- [EXERCISE PROMPT] Output exactly the lines from the one with "TDDモードでは、TDDの思" through the last line of the data below, both included, and nothing more.
__________
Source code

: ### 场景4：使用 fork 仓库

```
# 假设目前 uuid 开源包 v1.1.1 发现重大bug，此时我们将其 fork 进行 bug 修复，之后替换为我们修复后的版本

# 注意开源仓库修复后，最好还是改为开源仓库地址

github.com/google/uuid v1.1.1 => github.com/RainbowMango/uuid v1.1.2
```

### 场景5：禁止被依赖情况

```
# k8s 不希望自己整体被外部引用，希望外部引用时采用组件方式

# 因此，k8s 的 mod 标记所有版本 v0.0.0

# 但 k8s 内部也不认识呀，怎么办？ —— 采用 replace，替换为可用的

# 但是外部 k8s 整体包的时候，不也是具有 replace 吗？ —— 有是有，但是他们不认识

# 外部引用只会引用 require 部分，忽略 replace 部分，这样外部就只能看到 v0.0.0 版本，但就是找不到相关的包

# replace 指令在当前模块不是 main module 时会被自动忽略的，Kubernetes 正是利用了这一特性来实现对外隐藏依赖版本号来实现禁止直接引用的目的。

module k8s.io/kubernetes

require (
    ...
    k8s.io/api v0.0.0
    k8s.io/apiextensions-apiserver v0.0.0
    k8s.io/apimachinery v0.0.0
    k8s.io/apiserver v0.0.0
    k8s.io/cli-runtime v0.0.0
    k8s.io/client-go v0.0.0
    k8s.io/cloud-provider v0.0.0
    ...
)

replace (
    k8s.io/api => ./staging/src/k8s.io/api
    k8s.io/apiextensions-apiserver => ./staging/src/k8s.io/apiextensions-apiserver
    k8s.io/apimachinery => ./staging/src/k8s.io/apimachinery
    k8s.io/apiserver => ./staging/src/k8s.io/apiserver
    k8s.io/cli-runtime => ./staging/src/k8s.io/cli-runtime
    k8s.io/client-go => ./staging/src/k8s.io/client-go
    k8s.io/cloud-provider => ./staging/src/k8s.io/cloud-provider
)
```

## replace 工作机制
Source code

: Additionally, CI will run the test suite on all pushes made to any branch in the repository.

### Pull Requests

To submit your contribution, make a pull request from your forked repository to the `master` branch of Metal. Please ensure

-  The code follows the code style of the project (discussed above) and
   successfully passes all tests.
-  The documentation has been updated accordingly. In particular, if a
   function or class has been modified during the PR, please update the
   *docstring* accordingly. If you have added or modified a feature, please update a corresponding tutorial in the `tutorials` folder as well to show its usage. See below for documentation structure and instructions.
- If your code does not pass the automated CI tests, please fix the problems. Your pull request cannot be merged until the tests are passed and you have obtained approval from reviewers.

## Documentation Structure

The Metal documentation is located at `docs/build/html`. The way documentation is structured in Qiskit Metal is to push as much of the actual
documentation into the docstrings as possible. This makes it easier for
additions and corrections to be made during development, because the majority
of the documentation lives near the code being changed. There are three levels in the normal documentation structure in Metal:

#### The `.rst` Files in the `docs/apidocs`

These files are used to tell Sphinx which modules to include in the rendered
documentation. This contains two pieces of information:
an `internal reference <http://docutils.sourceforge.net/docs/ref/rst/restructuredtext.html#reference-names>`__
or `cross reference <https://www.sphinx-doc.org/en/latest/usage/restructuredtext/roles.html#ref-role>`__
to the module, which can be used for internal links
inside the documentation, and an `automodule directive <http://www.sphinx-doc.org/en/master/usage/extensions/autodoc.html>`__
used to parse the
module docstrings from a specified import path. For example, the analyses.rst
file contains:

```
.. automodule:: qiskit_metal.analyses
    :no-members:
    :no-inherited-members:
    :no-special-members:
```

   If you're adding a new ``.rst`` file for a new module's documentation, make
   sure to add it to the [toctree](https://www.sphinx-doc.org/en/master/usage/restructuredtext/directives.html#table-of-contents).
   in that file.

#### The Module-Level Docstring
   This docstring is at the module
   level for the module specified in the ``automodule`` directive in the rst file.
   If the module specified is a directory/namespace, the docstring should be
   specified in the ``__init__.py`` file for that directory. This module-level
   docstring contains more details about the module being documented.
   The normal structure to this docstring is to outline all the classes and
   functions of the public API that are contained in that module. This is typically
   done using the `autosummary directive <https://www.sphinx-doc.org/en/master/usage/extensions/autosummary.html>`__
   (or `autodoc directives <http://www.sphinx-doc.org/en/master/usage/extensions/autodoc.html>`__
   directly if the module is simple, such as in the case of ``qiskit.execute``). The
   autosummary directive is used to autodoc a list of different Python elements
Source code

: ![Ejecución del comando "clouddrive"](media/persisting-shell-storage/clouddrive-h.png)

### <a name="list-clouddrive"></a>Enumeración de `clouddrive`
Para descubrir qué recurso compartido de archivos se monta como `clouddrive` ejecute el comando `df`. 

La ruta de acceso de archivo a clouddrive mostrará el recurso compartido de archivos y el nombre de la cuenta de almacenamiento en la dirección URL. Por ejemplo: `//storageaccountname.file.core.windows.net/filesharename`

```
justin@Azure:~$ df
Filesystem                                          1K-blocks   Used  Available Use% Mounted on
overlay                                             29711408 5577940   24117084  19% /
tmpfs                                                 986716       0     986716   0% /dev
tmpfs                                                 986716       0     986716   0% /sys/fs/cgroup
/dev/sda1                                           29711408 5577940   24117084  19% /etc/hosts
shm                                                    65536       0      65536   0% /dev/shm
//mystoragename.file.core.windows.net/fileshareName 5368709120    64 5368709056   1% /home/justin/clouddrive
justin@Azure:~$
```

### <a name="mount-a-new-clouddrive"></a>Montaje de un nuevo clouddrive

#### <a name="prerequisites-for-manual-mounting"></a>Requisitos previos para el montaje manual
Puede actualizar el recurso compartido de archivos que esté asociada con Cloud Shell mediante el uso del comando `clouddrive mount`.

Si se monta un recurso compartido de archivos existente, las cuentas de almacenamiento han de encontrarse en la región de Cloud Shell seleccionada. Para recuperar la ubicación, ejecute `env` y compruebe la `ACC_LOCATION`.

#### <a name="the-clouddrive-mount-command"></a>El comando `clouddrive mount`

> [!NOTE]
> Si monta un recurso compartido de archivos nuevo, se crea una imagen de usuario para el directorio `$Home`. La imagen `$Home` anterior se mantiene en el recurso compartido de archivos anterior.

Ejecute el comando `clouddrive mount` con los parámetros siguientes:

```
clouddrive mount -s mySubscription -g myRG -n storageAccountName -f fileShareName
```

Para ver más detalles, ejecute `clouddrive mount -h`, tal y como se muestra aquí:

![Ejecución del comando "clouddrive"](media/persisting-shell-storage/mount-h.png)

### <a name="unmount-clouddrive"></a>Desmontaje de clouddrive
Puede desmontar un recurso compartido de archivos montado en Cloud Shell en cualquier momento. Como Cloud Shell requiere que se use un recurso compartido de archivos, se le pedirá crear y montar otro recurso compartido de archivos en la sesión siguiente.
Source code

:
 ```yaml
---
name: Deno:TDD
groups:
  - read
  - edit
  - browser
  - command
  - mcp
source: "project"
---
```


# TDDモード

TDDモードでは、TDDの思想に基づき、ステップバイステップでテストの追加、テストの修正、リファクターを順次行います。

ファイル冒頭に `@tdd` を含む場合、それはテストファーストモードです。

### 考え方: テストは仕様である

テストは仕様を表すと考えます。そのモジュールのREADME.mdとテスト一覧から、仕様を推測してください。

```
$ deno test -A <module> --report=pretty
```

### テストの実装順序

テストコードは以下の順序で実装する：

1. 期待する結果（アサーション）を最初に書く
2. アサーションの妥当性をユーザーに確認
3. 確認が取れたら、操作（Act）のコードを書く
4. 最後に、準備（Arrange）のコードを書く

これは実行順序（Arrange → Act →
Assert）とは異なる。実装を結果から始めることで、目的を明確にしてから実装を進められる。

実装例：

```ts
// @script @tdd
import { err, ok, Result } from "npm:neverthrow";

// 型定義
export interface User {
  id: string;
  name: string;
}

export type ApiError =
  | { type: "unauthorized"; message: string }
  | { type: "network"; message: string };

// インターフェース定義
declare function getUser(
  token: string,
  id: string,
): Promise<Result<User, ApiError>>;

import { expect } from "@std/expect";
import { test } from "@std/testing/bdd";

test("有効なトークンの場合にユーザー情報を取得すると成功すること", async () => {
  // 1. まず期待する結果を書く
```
__________
- [YOUR SOLUTION]
TDDモードでは、TDDの思想に基づき、ステップバイステップでテストの追加、テストの修正、リファクターを順次行います。

ファイル冒頭に `@tdd` を含む場合、それはテストファーストモードです。

### 考え方: テストは仕様である

テストは仕様を表すと考えます。そのモジュールのREADME.mdとテスト一覧から、仕様を推測してください。

```
$ deno test -A <module> --report=pretty
```

### テストの実装順序

テストコードは以下の順序で実装する：

1. 期待する結果（アサーション）を最初に書く
2. アサーションの妥当性をユーザーに確認
3. 確認が取れたら、操作（Act）のコードを書く
4. 最後に、準備（Arrange）のコードを書く

これは実行順序（Arrange → Act →
Assert）とは異なる。実装を結果から始めることで、目的を明確にしてから実装を進められる。

実装例：

```ts
// @script @tdd
import { err, ok, Result } from "npm:neverthrow";

// 型定義
export interface User {
  id: string;
  name: string;
}

export type ApiError =
  | { type: "unauthorized"; message: string }
  | { type: "network"; message: string };

// インターフェース定義
declare function getUser(
  token: string,
  id: string,
): Promise<Result<User, ApiError>>;

import { expect } from "@std/expect";
import { test } from "@std/testing/bdd";

test("有効なトークンの場合にユーザー情報を取得すると成功すること", async () => {
  // 1. まず期待する結果を書く
```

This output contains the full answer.